Reduce the intake of red meat (flesh of cow, goat, buffalo and pig). A moderate intake of skinned chicken is fine.
Most sweets are high in cholesterol. So, it is advisable that you reduce your sweets intake.
Egg and fat
There is a common notion that only the unsaturated fat contained in red meat is harmful, whereas the cholesterol contained in egg need not be feared. This is not correct. Our body was derive 30 percent of our energy from fat. Unfortunately, due to our contemporary eating habits, a lion share of energy is derived from fatty foodstuffs.
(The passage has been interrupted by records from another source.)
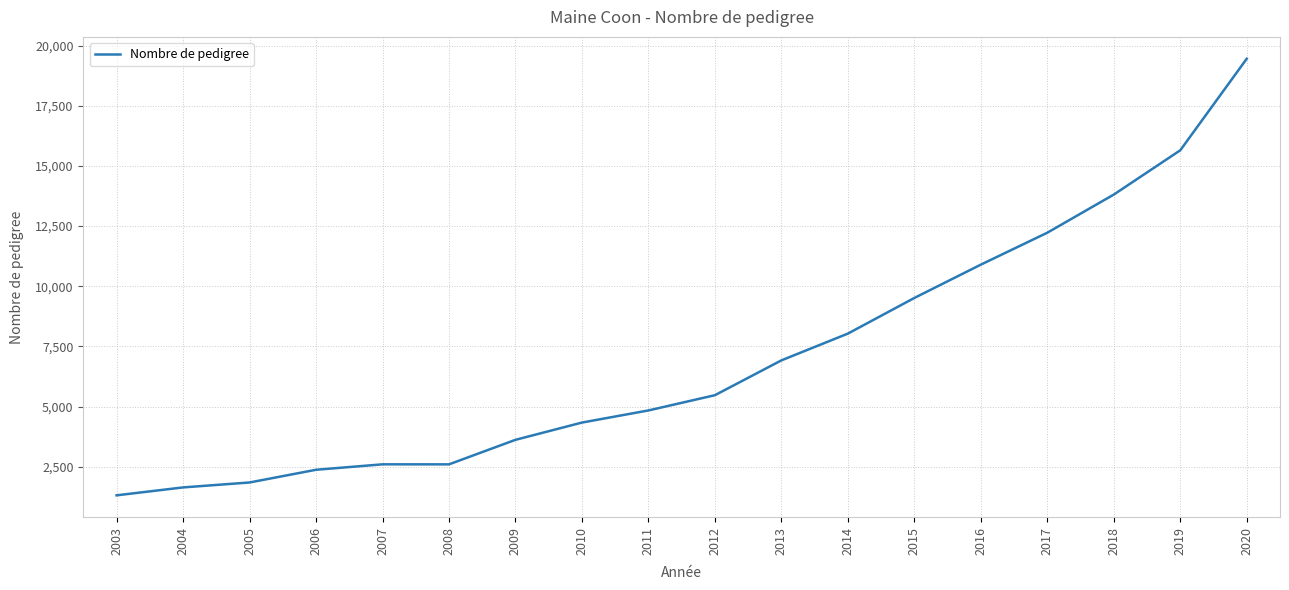

What is the change in value from 2014 to 2019?

+7616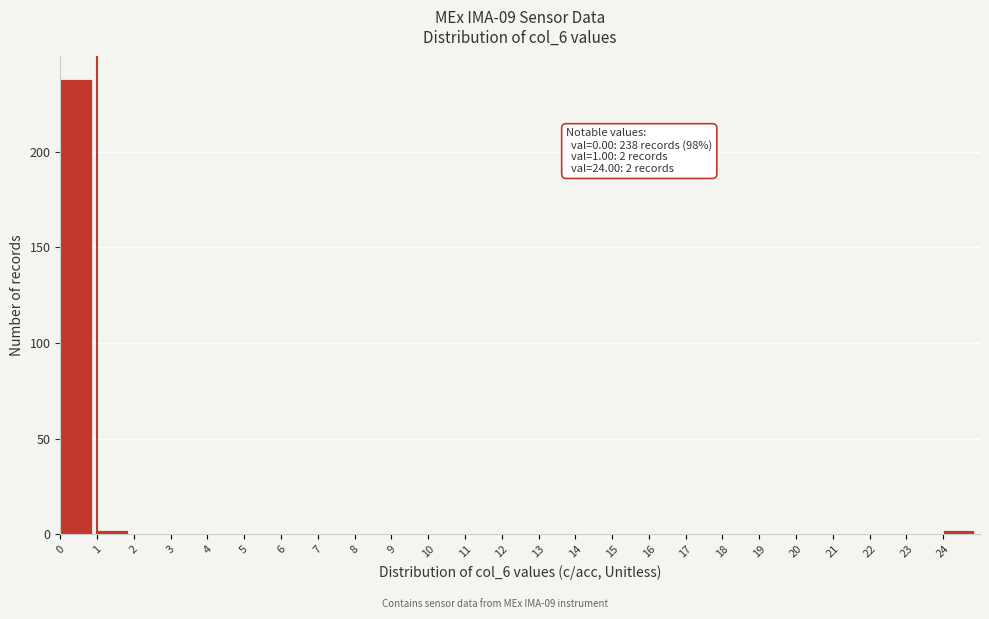

Over which range of the x-axis is the bar tallest?

0 to 1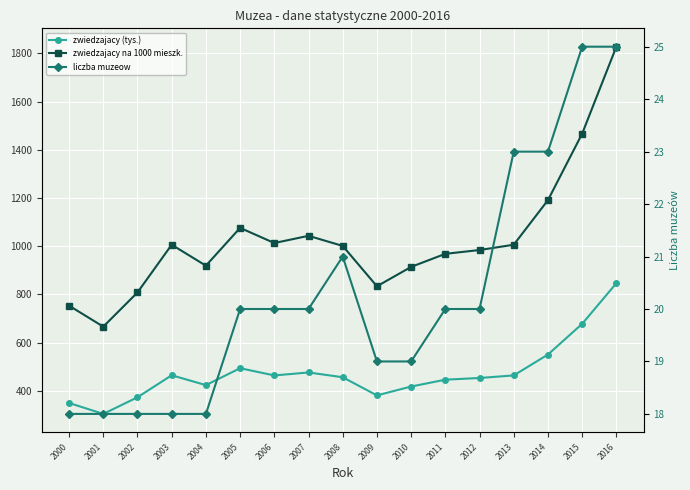

The zwiedzajacy (tys.) series shows 286.1 at 2011. True or false?

False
When we eat an egg, 250 milligrams of cholesterol enter our body. The level of fat intake goes higher if the egg is fried in oil. Therefore, even though some researchers opine that there is nothing wrong in eating hen’s egg, those who are having higher levels of cholesterol must restrict the consumption of egg for the sake of their heart’s health.
Cholesterol is essential for building the cell membrane and hormone production. But, only 2 percent of the cholesterol derived from food is enough for this. The liver will produce the rest. There are two kinds of cholesterol: Good (HDL) and Bad (LDL). Excess intake of saturated cholesterol will cause an increase of bad cholesterol. The bad cholesterol undergoes oxidation and forms toxic elements, which are harmful to veins. That is how serious cardiac conditions like heart attacks occur.
Ideal diet to be followed
Fruits and green vegetables are rich in vitamins B12 and B6 and folic acid. These elements lower the level of a dangerous chemical named homocysteine. Consumption of fruits and vegetables are safe for the heart as they are rich in heart-friendly components like phytochemicals, fiber and minerals.